FHFA, Treasury Suspend Portions of GSE 2021 Preferred Stock Purchase Agreements
The Federal Housing Finance Agency and the Treasury Department on Sept. 14 suspended certain provisions added to the Preferred Stock Purchase Agreements with Fannie Mae and Freddie Mac in January.
The suspended provisions include limits on the Enterprises’ cash windows (loans acquired for cash consideration), multifamily lending, loans with higher risk characteristics and second homes and investment properties. FHFA said Fannie Mae and Freddie Mac will continue to build capital under the continuing provisions of the PSPAs. FHFA also continues to direct the GSEs to operate in a “safe and sound manner consistent with their statutory mission, and to foster resilient housing finance markets given prevailing housing market conditions,” which include elevated demand relative to available inventory.
“This suspension will provide FHFA time to review the extent to which these requirements are redundant or inconsistent with existing FHFA standards, policies, and directives that mandate sustainable lending standards,” said Acting Director Sandra L. Thompson.
In a statement, Mortgage Bankers Association President & CEO Robert Broeksmit, CMB, commended FHFA and Treasury.
“The suspensions will eliminate several market and pricing disruptions caused by these caps that were harming lenders and borrowers alike and pave the way to restore appropriate regulatory authority to the FHFA,” Broeksmit said. “MBA looks forward to working with Treasury, FHFA and all other stakeholders on these and other ways to protect consumers and strengthen the mortgage market.”

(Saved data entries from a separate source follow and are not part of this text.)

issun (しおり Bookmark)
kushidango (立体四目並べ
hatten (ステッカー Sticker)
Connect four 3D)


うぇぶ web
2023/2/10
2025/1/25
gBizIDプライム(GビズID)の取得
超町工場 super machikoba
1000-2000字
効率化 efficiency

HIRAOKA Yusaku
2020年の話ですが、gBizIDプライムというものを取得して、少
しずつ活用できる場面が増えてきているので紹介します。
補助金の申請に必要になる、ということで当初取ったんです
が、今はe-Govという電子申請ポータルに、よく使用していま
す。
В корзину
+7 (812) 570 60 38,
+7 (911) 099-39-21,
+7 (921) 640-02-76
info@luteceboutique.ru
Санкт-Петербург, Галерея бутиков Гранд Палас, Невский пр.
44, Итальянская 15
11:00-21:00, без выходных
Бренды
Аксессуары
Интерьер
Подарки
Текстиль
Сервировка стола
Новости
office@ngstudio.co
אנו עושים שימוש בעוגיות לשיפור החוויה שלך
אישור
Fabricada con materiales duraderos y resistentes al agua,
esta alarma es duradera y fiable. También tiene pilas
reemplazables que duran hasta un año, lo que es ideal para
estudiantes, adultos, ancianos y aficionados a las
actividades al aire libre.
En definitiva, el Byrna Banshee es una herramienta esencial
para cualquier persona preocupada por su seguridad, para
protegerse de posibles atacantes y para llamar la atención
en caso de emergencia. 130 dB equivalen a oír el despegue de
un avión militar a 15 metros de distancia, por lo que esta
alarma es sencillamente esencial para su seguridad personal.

“These problematic limits had been a focus of intense MBA advocacy since their adoption in January, and their suspension is directly responsive to recommendations made by MBA,” said Pete Mills, MBA Senior Vice President of Residential Policy and Member Engagement. “The limits on loans secured by second homes and investment properties have been particularly problematic due to the frictions they have caused in the market. The suspension of these limits should enable the GSEs to better support several important segments of the housing market.”
Mills said while these suspensions are in effect, Treasury and FHFA will consider further revisions to the PSPAs and monitor the risks and performance of the GSEs. “MBA will remain at the forefront of industry advocacy to ensure that any future changes to these agreements support sound, robust, single-family and multifamily mortgage markets,” he said.
FHFA said it will consult with Treasury on the scope of the review and on any recommended revisions to the PSPA requirements.
Additionally, FHFA is reviewing the Enterprise Regulatory Capital Framework and expects to announce further action in the near future.